The project was to refresh a web tool for administrators. One of the major problems we had at the company was customer support costs. The more who called in, the more people we needed. So one of the tactics to deal with that was to reduce the frictions in using the product in the first place. This particular tool allowed our users assign training to their colleagues in a company. One of the oldest pieces of functionality in the software suite. The project was given a release cycle to complete.
Admittedly, both the product manager and I were pretty new to the company. It was one of the first projects we had. So we first wanted to learn about the tool. Simple things just dove in, and started clicking. Again, one of the oldest pieces of code in the system, and even had the old UI.
We then started talking to developers to figure out how it was built. Turns out: terribly. It had seventeen years of features bolted on to it. Then we started talking to our clients, and our internal users. There were a lot of gripes about the tool. “Refreshing” the tool seemed more and more unlikely without some major surgery.
The first fork in the road. We could just apply some new visual styling, and be done on-time. Or we could take the hard path. Where we go to the higher-ups, and ask for a project extension. We gathered the feedback we had so far. The PM took it up the chain of command, and then we waited.
A bit of a surprise, but we got the extension. So now the real work begins.
We worked out a multi-pronged approach to research. Because as we dug in, we realized that the existing user research was rather lacking. A lot of the work would be just to get the basics.
Almost all of was generative research. Open questions about their team structure, how they worked together, recurring projects. Then how they used the existing tool today. The survey was broad and sent to almost all the admins. The goal was to get a snapshot of their day-to-day.
It was amazing to let them just talk about how they used the tool. One of the consistent things was the novel ways they “hacked” or exploited loopholes in the code to do the things they needed.

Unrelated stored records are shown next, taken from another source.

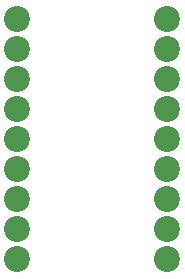
<source format=gbs>
%TF.GenerationSoftware,KiCad,Pcbnew,7.0.6*%
%TF.CreationDate,2023-07-20T15:13:03+09:00*%
%TF.ProjectId,esp32c3_test,65737033-3263-4335-9f74-6573742e6b69,rev?*%
%TF.SameCoordinates,PX7f2c270PY70a3730*%
%TF.FileFunction,Soldermask,Bot*%
%TF.FilePolarity,Negative*%
%FSLAX46Y46*%
G04 Gerber Fmt 4.6, Leading zero omitted, Abs format (unit mm)*
G04 Created by KiCad (PCBNEW 7.0.6) date 2023-07-20 15:13:03*
%MOMM*%
%LPD*%
G01*
G04 APERTURE LIST*
%ADD10C,2.200000*%
G04 APERTURE END LIST*
D10*
%TO.C,J2*%
X5080000Y22860000D03*
X5080000Y20320000D03*
X5080000Y17780000D03*
X5080000Y15240000D03*
X5080000Y12700000D03*
X5080000Y10160000D03*
X5080000Y7620000D03*
X5080000Y5080000D03*
X5080000Y2540000D03*
%TD*%
%TO.C,J1*%
X17780000Y22860000D03*
X17780000Y20320000D03*
X17780000Y17780000D03*
X17780000Y15240000D03*
X17780000Y12700000D03*
X17780000Y10160000D03*
X17780000Y7620000D03*
X17780000Y5080000D03*
X17780000Y2540000D03*
%TD*%
M02*

</source>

After looking over all the feedback and interviews, the PM and I started forming some early principles to stick to.
From this base of observations, I started sketching and thinking about overhauling the whole experience. Two key groups kept me grounded. The PM stayed conservative for “change management” (The cost of our users having to relearn just a little or a lot.) While the devs informed me of how the underlying code worked.
Constraint: We wouldn’t have enough time to completely overhaul the “engine” of the tool. That would have added months and months of testing for every edge case. So the devs would tell me when part of the code could not be touched at all. (Without adding months to the project.)
That said, all the features were documented and the I started shuffling them around. Regrouping based categories, and hiding the ones that were only relevant to edge cases.
Ideally, this would have been more lo-fi, but we have a lot of non-visual stakeholders and this tool is uniquely complex. So we leveraged our pattern library and used Invision for clickable prototypes.
Major milestones or forks in the road would meant I made a fresh prototype -- so we could compare the before-and-after.
We showed the prototypes to clients to get feedback. It was refreshing positive. Which let us channel that up the stakeholders to let them know that the project extension was worth the investment.
Development went pretty smoothly. All the backend devs knew what was coming, and we had a tight understanding of what was feasible. As for the frontend, I tried to check in frequently to see what they needed or make tweaks. The system is fickle to new UI, so we were never quite sure how the framework would react to the new stuff.
A thing I like to do because often visual quirks get lost in the release scramble. A cross-team meeting is called, and we look at every page in the project. Often how the page loads, or a little UI would be off, and the experience would suddenly look sloppy. It’s hard for non-visual team members to spot them. So it’s good for me to see the project before it ships. But also it’s a good chance for the team to estimate how hard it’d be to change it. It keeps the team aligned to do it together. (There is a time cost, however, it doesn’t always scale to every project.)
This was a major tool that almost every client uses. So the team was nervous (but confident) about the release. So when it launched, there was relative silence about it. Which is good. Because it meant our clients were actually using it, and not calling us to complain. After a few months, we informally checked with customer support. Calls about the tool were initially higher because it was so new, but eventually the call volume actually went lower.